親になる前に 〜児童虐待の要因と解決策について

虐待被害を受けた子どもたちの場合(世代間伝達のメカニズム)

孤立への対処は、公的機関を紹介し、何かあれば、すぐに相談するということを生徒に伝えることです。
しかしながら、虐待の被害を受けた子どもたちが、誰かの援助を必要とした時に、スッと公的機関に向かえるか、というとそうではないことが、ここでの一番の課題です。

児童養護施設で保健師さんと一緒に、虐待の予防を目的とした『いのちの授業』を実施したことが何度かありますが、高校での普段の授業よりも、短時間の中で、さらに強調して「子育てで孤立感を感じたら、すぐに児童相談所や保健所などに相談しようね」という話をしています。
“いつでも助けるよ”、と何度も繰り返し、いろんな人間がいろんな言葉で言う。そうすることで、『助けてもらえるかも・・・』と少しは思ってくれるかもしれない、と考えて授業しています。
もちろん、高校での授業でも、“誰か助けて”ってなったら、すぐに公的機関を頼るように伝えています。またどのような公的機関があるか、保健所や市役所の児童福祉課、児童相談所、警察や“189”の電話・・・など具体的に伝えます。

“困った時、誰かに助けられた”とか、”助けてほしいと思った時に助けてもらえた”という経験があれば、公的支援に相談してみようと心が動き、結びつくでしょう。
ところが、“困った時、辛い時、誰も助けてくれなかった”とか“見捨てられた”という経験は人に対する不信感だけが堆積し、『困った時には、人に助けを求めよう』という行動には結びついてはいきません。
虐待の被害が次の被害を生む。そのメカニズムのひとつがここにあります。
連鎖を断ち切るには、“人は自分を助けてくれるもの”という体験が、虐待体験を超えるものでなければ、難しいのかもしれません。
人で傷ついた心は人でしか癒せない、ということでしょう。

虐待の被害を受けた生徒を担任や教科担当、部活動の顧問などとしてかかわる時、我々教員は、せめて『あの先生には助けてもらえた』と記憶されるよう、心してかからなければ、と強く思います。
また、教員には広くこのことを知らさなければとも思います。

児童養護施設に入所していると言っても、乳幼児当初から施設、という生徒は総じて落ち着いており、問題行動は、あまり記憶にありません。一方、途中から入所したという生徒の問題行動への対処は、数えだしたらキリがありません。途中入所の生徒達の成育歴のすべてを把握しているわけではありませんが、大抵が虐待の挙句・・・です。
親から“見捨てられた”という思いや、“虐待されている時、誰かに助けを求めたけど、得られなかった”という体験のある生徒であると把握できたなら、なおのこと、心して関わりたいものです。
また、そういった生徒は試し行動として、わざと嫌われるような言動をとったり、人との関係性が怒りや蔑みに満ちたものが常態化しているので、安定した関係性を作るのには時間と手間がものすごくかかります。これらの対処についても教員の必須知識でしょう。
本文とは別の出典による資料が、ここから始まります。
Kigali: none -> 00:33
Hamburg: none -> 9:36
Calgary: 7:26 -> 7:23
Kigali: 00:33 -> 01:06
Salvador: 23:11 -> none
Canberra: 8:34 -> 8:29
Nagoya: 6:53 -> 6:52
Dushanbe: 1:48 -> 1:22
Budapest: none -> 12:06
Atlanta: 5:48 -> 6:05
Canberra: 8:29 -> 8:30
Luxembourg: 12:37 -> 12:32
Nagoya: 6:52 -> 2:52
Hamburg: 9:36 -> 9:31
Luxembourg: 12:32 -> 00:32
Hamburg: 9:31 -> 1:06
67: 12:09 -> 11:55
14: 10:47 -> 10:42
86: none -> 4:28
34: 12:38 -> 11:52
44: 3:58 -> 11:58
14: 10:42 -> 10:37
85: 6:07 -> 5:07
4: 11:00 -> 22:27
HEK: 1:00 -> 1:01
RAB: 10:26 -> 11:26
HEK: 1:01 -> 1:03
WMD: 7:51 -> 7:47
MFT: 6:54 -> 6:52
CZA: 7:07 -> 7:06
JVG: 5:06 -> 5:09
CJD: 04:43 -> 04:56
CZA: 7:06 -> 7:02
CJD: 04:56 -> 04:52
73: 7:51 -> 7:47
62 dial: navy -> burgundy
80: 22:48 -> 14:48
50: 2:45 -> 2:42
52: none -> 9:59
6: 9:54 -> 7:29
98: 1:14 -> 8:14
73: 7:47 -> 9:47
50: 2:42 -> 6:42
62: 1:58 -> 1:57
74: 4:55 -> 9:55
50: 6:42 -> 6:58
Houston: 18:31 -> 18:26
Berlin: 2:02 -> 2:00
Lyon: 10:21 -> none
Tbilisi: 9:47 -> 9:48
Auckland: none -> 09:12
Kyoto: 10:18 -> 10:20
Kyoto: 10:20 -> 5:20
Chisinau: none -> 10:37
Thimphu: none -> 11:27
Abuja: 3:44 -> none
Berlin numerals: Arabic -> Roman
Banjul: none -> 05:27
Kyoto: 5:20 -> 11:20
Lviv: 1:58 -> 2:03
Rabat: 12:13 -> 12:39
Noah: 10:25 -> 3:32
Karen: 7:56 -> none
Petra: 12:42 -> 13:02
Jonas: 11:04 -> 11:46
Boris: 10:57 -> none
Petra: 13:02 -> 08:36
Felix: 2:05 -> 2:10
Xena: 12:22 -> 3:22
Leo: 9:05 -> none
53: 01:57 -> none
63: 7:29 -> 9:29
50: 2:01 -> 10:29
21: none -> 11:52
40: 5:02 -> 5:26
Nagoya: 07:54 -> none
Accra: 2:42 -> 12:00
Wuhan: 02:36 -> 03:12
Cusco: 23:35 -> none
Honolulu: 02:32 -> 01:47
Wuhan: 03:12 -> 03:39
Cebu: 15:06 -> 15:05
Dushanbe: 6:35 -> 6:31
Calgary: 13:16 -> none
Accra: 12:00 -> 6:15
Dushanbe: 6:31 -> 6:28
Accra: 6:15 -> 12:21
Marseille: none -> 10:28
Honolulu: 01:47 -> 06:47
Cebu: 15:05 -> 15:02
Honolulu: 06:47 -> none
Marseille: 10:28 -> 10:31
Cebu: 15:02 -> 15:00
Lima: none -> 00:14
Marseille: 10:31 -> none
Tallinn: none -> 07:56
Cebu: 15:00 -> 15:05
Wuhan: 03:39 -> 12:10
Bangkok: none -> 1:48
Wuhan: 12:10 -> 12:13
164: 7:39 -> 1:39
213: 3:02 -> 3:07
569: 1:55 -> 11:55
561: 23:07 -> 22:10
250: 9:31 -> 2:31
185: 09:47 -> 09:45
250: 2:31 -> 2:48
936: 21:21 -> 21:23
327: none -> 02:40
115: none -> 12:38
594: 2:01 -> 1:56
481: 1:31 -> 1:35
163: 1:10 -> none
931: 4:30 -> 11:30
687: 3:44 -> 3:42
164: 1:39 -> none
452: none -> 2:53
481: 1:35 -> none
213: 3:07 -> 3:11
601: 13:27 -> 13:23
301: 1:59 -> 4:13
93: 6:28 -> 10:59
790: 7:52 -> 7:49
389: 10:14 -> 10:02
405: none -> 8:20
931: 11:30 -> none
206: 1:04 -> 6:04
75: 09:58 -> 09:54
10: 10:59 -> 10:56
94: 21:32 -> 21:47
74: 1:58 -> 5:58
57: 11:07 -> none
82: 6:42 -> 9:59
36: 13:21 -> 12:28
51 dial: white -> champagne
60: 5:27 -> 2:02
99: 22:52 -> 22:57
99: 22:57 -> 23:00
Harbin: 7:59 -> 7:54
余談ですが、児童養護施設に暮らす生徒が卒業する時、「いつでも、学校に遊びにおいで」とは言います。でも私もいつかは転勤・退職して、そこにはいなくなる。携帯の連絡先は教えます。つながり続ける子もいれば、連絡不能になってしまう子も・・・。
施設でも、そうです。「何かあったら、すぐに相談においで」と。でも頼りにしていた先生もいつまでも、その施設にいるわけではないことも、彼らは知っています。
仕事として自分に対応していたことも知っています。
卒業してから、どこに住むのか・・・などと話していた時、「友達もいるけど・・・。」と、ポツッと語った彼のそのどうしようもない孤独感を忘れられません。
児童養護施設を卒園した子どもたちへの継続的な居場所の確保、継続的な人的つながりの確保については、様々な取り組みも始まっています。個々の取り組みから全体への広がりを期待しつつ、教員としてできることがあれば、関係者の方、お教えください。